We’re building upon the approach taken to the first CCRA evidence report in three key ways. The new methodology was agreed early in the process and published in full in 2014.

First, the first CCRA didn’t take full account of how current policies and trends may reduce or enhance future climate impacts. For example, there has been a decline in urban green space in recent years due to new development, and gardens being paved over. Green space helps keep towns and cities cool and reduces the risk of urban flooding. Continuing losses would make the effects of rising temperatures and heavier rainfall even worse. So our approach to assessing the magnitude of particular risks looks at the scale of the current problem, and what we can expect to happen in future given the latest climate projections, combined with other trends. For this assessment, we also plan to summarise the impacts arising in different climate change scenarios. It is not yet clear whether the international agreement to limit global warming to no more than 2oC above pre-industrial levels will be achieved. So, we will present anticipated impacts at a range of degrees of global warming where there is evidence available.

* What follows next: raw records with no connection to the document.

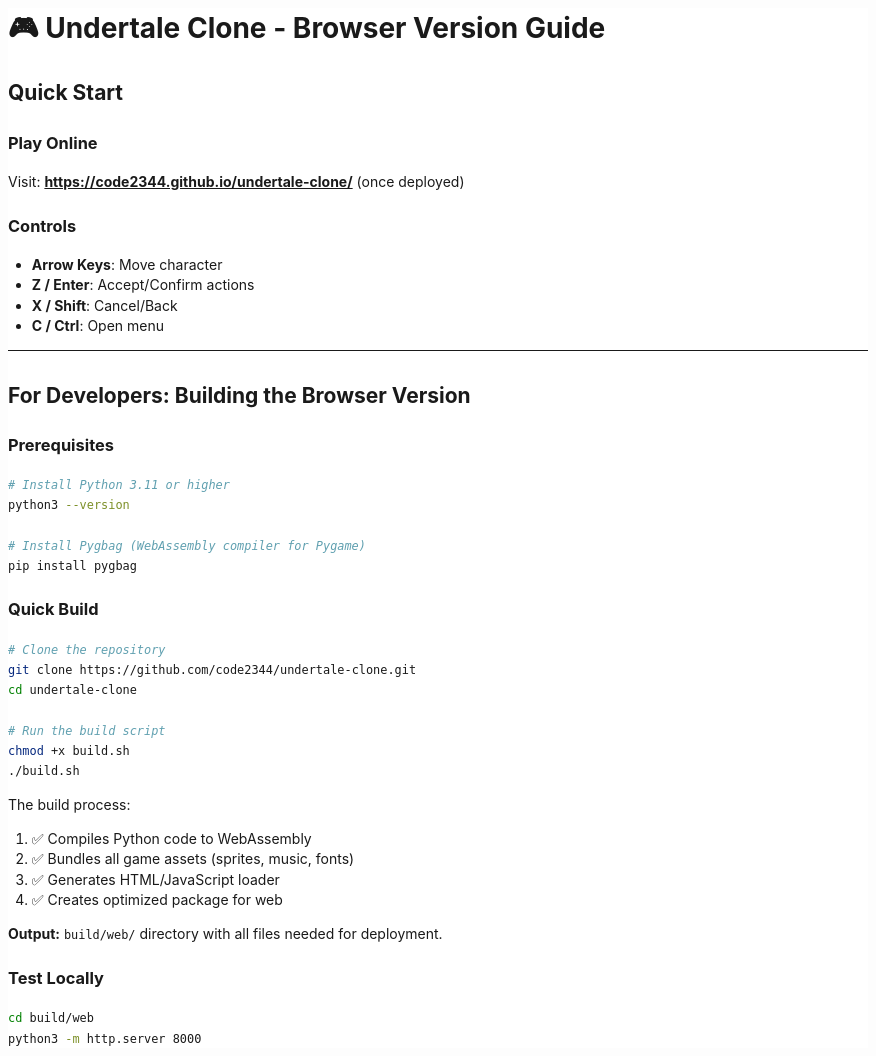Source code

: # 🎮 Undertale Clone - Browser Version Guide

## Quick Start

### Play Online
Visit: **https://code2344.github.io/undertale-clone/** (once deployed)

### Controls
- **Arrow Keys**: Move character
- **Z / Enter**: Accept/Confirm actions
- **X / Shift**: Cancel/Back
- **C / Ctrl**: Open menu

---

## For Developers: Building the Browser Version

### Prerequisites
```bash
# Install Python 3.11 or higher
python3 --version

# Install Pygbag (WebAssembly compiler for Pygame)
pip install pygbag
```

### Quick Build
```bash
# Clone the repository
git clone https://github.com/code2344/undertale-clone.git
cd undertale-clone

# Run the build script
chmod +x build.sh
./build.sh
```

The build process:
1. ✅ Compiles Python code to WebAssembly  
2. ✅ Bundles all game assets (sprites, music, fonts)
3. ✅ Generates HTML/JavaScript loader
4. ✅ Creates optimized package for web

**Output:** `build/web/` directory with all files needed for deployment.

### Test Locally
```bash
cd build/web
python3 -m http.server 8000
```
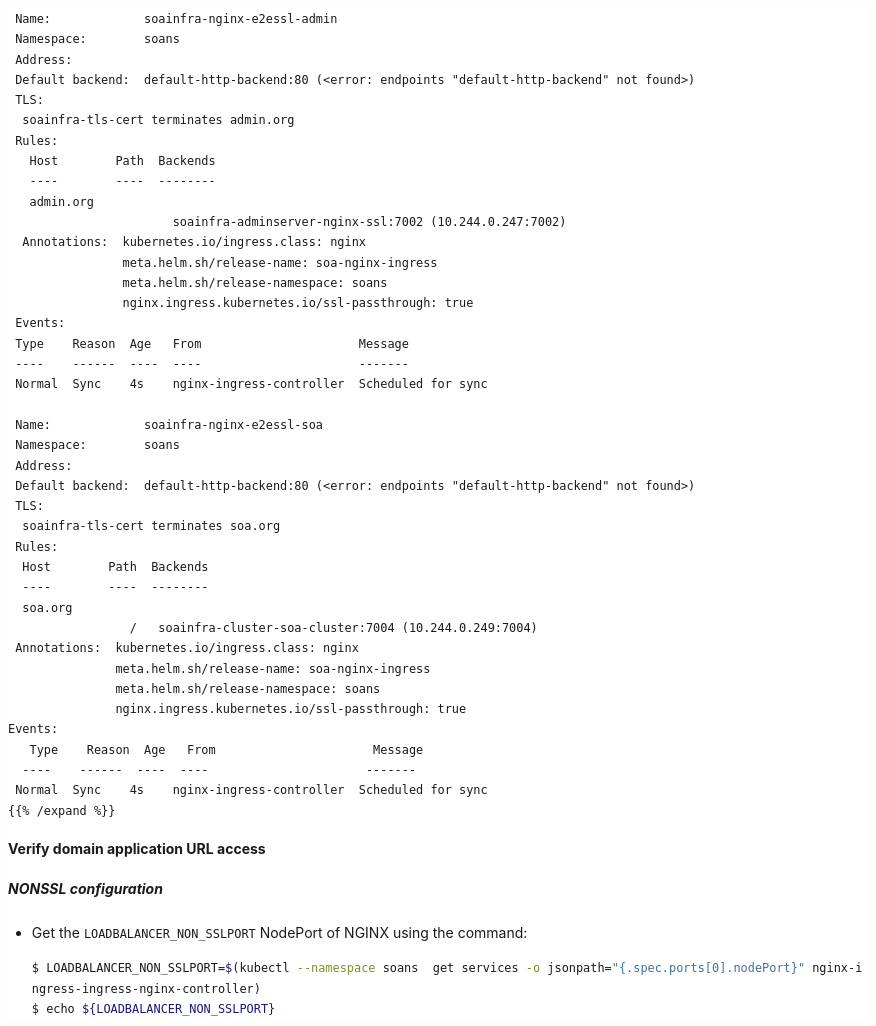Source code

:      Name:             soainfra-nginx-e2essl-admin
     Namespace:        soans
     Address:
     Default backend:  default-http-backend:80 (<error: endpoints "default-http-backend" not found>)
     TLS:
      soainfra-tls-cert terminates admin.org
     Rules:
       Host        Path  Backends
       ----        ----  --------
       admin.org
                           soainfra-adminserver-nginx-ssl:7002 (10.244.0.247:7002)
      Annotations:  kubernetes.io/ingress.class: nginx
                    meta.helm.sh/release-name: soa-nginx-ingress
                    meta.helm.sh/release-namespace: soans
                    nginx.ingress.kubernetes.io/ssl-passthrough: true
     Events:
     Type    Reason  Age   From                      Message
     ----    ------  ----  ----                      -------
     Normal  Sync    4s    nginx-ingress-controller  Scheduled for sync

     Name:             soainfra-nginx-e2essl-soa
     Namespace:        soans
     Address:
     Default backend:  default-http-backend:80 (<error: endpoints "default-http-backend" not found>)
     TLS:
      soainfra-tls-cert terminates soa.org
     Rules:
      Host        Path  Backends
      ----        ----  --------
      soa.org
                     /   soainfra-cluster-soa-cluster:7004 (10.244.0.249:7004)
     Annotations:  kubernetes.io/ingress.class: nginx
                   meta.helm.sh/release-name: soa-nginx-ingress
                   meta.helm.sh/release-namespace: soans
                   nginx.ingress.kubernetes.io/ssl-passthrough: true
    Events:
       Type    Reason  Age   From                      Message
      ----    ------  ----  ----                      -------
     Normal  Sync    4s    nginx-ingress-controller  Scheduled for sync
    {{% /expand %}}

#### Verify domain application URL access

##### NONSSL configuration

* Get the `LOADBALANCER_NON_SSLPORT` NodePort of NGINX using the command:

  ```bash
  $ LOADBALANCER_NON_SSLPORT=$(kubectl --namespace soans  get services -o jsonpath="{.spec.ports[0].nodePort}" nginx-ingress-ingress-nginx-controller)
  $ echo ${LOADBALANCER_NON_SSLPORT}
  ```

Second, rather than just focussing on the magnitude of various risks and opportunities, we will assess how urgent it is for further action to be taken in the next five year period. Both the magnitude and urgency of risks are important for policy-makers and other stakeholders to understand. The main purpose of the CCRA is to inform the national adaptation programmes in England, Scotland, Wales and Northern Ireland. Some risks may be significant, but not urgent, because considerable work to address the risk is already underway, or because steps could be taken at short notice if problems begin to arise.

Flooding, for example, was the most severe risk identified by the first CCRA, but the Government has a six-year plan to invest £2.3 billion in new and replacement flood and coastal defences in England. In this case, more action to protect towns and cities may not be as urgent as further work to alleviate flooding in high flood risk areas where community defences would be too expensive to be justified.

Third, the ASC’s evidence report will look beyond UK shores and consider how climate change overseas may change the nature of the risks and opportunities our country faces. The report will consider the international dimensions of climate change and their implications for the UK in detail, including an assessment of climate change impacts on global food markets, conflict, migration, and the changing need for humanitarian assistance overseas.

We have commissioned a large team to develop the report. The report chapters are being led by a group of nine expert lead contributors. In turn, they are being supported by over 60 contributing authors from a range of sectors and organisations, who have volunteered their time and expertise. Our authors come from a wide range of backgrounds; some are based at universities, while others are consultants or practitioners in climate change adaptation. They have been working hard whenever and wherever they can; in one case whilst stuck in the middle of the Atlantic on a survey vessel! We have also enlisted 25 peer reviewers from the UK and around the world, led by Professor Nigel Arnell at Reading University. More than 100 stakeholders are also helping by giving up their time to attend workshops and review drafts.

Our CCRA evidence report will be published in July 2016. In the meantime, we’re already assessing the results of four independent in-depth research projects produced by a team of organisations led by HR Wallingford, the Met Office, AECOM and Paul Sayers Associates. The projects have been funded with the support of the Natural Environment Research Council. We’ll be presenting the findings of these in more detail over the next few weeks through a series of CCRA-themed blogs.